Some ways to analyse competitors:
Understanding your competitors and their business practices is the key to success. It’s important to know what products or services they offer, how they market their business, the nature of their distribution and delivery system, how they implement new technology and how customers view their brand. Obviously, these factors are not always simple to assess. Competition comes in many forms. Direct competitors are easy to find because they sell the same product. Indirect competitors – those who are competing for the same market with slightly different products – are sometimes harder to identify. And competitors can come from anywhere; grocery stores didn’t think they would have to compete against Amazon, but in 2017 the online giant purchased the Whole Foods grocery chain.
Understanding competition is vital in business.
- Speak to Your Customers
This is a simple step, but many businesses don’t do enough of it. No one can give you a clearer picture of the competition. If a new customer once got their product or service from another business, ask them why they made the switch. Also, while it might be difficult to hear, it’s also important to reach out to former customers and find out why they stopped using your business and switched to a competitor. You can’t make useful changes without gathering the right information from the right source.
- Speak to Your Suppliers
Like an office manager in the corporate world, suppliers know the inside scoop on every business they work with. Getting to know your supplier well is a smart move. While they may not be willing to share detailed information, you may be able to get a general idea of what a competitor is purchasing. They might also provide insight into new products or technology, so you can beat the competition to quality and cost improvements. All information is useful when scouting out the competition.
- Speak to Your Competitors
If you use the right approach, you can learn a lot of information about a company by simply contacting them and asking the right questions.

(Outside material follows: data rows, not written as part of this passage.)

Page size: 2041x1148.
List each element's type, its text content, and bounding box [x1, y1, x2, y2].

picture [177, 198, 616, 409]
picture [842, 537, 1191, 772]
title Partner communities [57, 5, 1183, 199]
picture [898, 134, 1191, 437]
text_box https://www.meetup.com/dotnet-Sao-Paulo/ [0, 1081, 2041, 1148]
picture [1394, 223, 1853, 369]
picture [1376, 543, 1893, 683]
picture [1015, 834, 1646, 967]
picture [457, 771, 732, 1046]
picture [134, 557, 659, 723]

While they certainly won’t divulge all of their business strategies, it’s possible to get high-level information such as the size of the company, current product offerings and new markets they may be moving into. Again, even small pieces of information are helpful in putting together the overall puzzle.
- Go to Industry Seminars, Conferences and Expos
Whenever those in the same industry meet at a convention, expo or seminar, plenty of valuable information is shared through informational sessions, exhibit booths and networking events. Seeing your competitors in action will give you valuable insight on their business. If there is more than one competitor in your market, you can learn a lot about the differences between competitor A and competitor B, and vice versa.
- Conduct Online Research
Of course, competitor research begins by simply searching on Google for their site and then checking out each page in detail. However, there also services such as SpyFu that allow you check up on the keywords and Adwords that competitors purchase, as well as analytics services such as Google Trends and Google Alerts.
- Check Social Media
Simply monitoring social media sites such as Facebook, Twitter, Instagram and LinkedIn can offer a lot of insight into what customers and competitors are saying. One of the distinguishing characteristics of the internet is that people speak their minds. This is especially true on review sites such as Yelp or Trip Advisor. Google also offers users the chance to review businesses, all of which is available for free online.
- Watch Who Competitors Hire
It’s easy to ascertain where a company is focused by looking at who they hire. A new social media marketing director? A manager for a branch location? Job listings are packed with information about a company. And on sites such as Indeed and Monster, among many others, you can find job listings from all the competitors in your market.
- Join Your Local Business Chamber
Networking and attending events will allow you interact with a large variety of businesses in a non-threatening environment, and you will glean a lot of useful information about your market and your competitors.